According to the preliminary report of the STEPS survey, which is used for monitoring trends in and between countries, risk factors among the Guyanese population that increase the risk of developing cancer include: physical inactivity, harmful use of alcohol, unhealthy diets and tobacco use.
It was stated that 66% of the population is physically inactive; that 34% of the population is involved in the harmful use of alcohol—that is, they consume more than six standard drinks in one sitting; that the average serving of fruits and vegetables consumed daily is 1.5 servings compared to the average requirement of five servings per day, that the salt intake is as much as double the average amount; and that tobacco use was reported as being 11% among adults and 9.8% among youth 13 to 15 years old.
The figure related to tobacco use among youth came from the 2015 Global Youth Tobacco Survey (GYTS), which is a survey done every five years.
Singh further related that of the 2,604 persons surveyed, 1,612 were females in the age range of 18 to 69. Of this group of women, 95% had never had a mammogram, and only 17% had ever been subject to VIA screening.
Information presented by the MoPH stated that the data from the cancer registry show breast cancer, cervical cancer and uterine cancer to be among the leading causes of death in women, while prostate and colon cancers are the leading causes of death in men.
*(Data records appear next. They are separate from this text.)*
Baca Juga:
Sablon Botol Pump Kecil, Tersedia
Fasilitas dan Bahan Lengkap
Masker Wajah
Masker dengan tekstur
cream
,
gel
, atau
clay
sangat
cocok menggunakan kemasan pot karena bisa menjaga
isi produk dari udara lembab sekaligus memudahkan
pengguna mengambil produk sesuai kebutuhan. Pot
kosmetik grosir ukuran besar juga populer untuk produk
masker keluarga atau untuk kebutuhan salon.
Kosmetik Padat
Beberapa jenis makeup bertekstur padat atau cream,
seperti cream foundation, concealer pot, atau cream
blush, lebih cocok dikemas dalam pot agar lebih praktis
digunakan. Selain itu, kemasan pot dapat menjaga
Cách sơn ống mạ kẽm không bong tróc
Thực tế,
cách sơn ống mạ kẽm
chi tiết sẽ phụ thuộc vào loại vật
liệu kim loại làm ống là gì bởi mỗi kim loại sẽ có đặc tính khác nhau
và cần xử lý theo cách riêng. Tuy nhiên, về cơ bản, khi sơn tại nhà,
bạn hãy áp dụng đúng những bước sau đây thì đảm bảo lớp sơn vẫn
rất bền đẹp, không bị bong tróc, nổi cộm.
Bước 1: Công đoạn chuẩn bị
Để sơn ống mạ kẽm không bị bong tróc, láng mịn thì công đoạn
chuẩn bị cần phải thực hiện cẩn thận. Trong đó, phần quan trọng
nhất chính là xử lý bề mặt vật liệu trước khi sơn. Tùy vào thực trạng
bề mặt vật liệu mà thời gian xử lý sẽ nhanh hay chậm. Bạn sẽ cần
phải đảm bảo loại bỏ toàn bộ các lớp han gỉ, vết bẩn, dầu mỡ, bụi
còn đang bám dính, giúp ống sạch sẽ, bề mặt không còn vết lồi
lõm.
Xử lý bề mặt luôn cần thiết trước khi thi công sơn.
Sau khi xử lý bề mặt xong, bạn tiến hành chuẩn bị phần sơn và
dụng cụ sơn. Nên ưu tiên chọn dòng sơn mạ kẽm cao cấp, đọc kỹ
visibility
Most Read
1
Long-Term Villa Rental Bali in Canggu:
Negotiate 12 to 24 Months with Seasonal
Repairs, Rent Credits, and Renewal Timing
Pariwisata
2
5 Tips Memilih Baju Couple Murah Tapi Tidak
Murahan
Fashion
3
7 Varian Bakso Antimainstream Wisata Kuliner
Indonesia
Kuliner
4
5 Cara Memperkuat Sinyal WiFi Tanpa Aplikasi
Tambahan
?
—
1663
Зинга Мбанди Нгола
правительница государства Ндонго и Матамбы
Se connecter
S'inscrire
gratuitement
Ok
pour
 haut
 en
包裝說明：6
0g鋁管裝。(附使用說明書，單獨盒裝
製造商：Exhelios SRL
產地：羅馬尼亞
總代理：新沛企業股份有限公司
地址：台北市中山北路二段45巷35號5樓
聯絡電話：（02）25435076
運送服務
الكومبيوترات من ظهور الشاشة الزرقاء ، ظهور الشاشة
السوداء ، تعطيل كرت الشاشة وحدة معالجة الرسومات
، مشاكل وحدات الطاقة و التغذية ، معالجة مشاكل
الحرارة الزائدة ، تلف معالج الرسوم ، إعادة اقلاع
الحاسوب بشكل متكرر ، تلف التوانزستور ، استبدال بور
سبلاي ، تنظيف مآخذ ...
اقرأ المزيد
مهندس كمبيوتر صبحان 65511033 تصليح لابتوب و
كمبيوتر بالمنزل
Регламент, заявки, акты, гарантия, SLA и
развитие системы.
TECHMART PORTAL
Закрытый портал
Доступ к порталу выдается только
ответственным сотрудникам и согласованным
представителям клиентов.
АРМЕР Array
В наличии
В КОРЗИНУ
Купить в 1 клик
It was also found that while nearly a fifth of cancers were in persons older than 75 years old, the next group most affected were persons between the ages of 15 and 39, who accounted for 11% of cancer cases, followed by those aged 55 to 59, 50 to 54 and 65 to 69, which accounted for 10% of cases, respectively. The paediatric group – being those younger than 15 years old – made up 2% of all recorded cancers.
It was said that in the paediatric group and in those aged 75 and older, there were a higher number of males recorded, with the latter having nearly twice the number of recorded cancer cases than females.
It was noted by Singh that some gaps in addressing cancer care in Guyana are an ageing population; underreporting and under-diagnosing of cancer cases; the absence of systems to monitor and evaluate cancer management outcomes, although there is a cancer registry in existence; no existing tobacco legislation; and limited palliative care.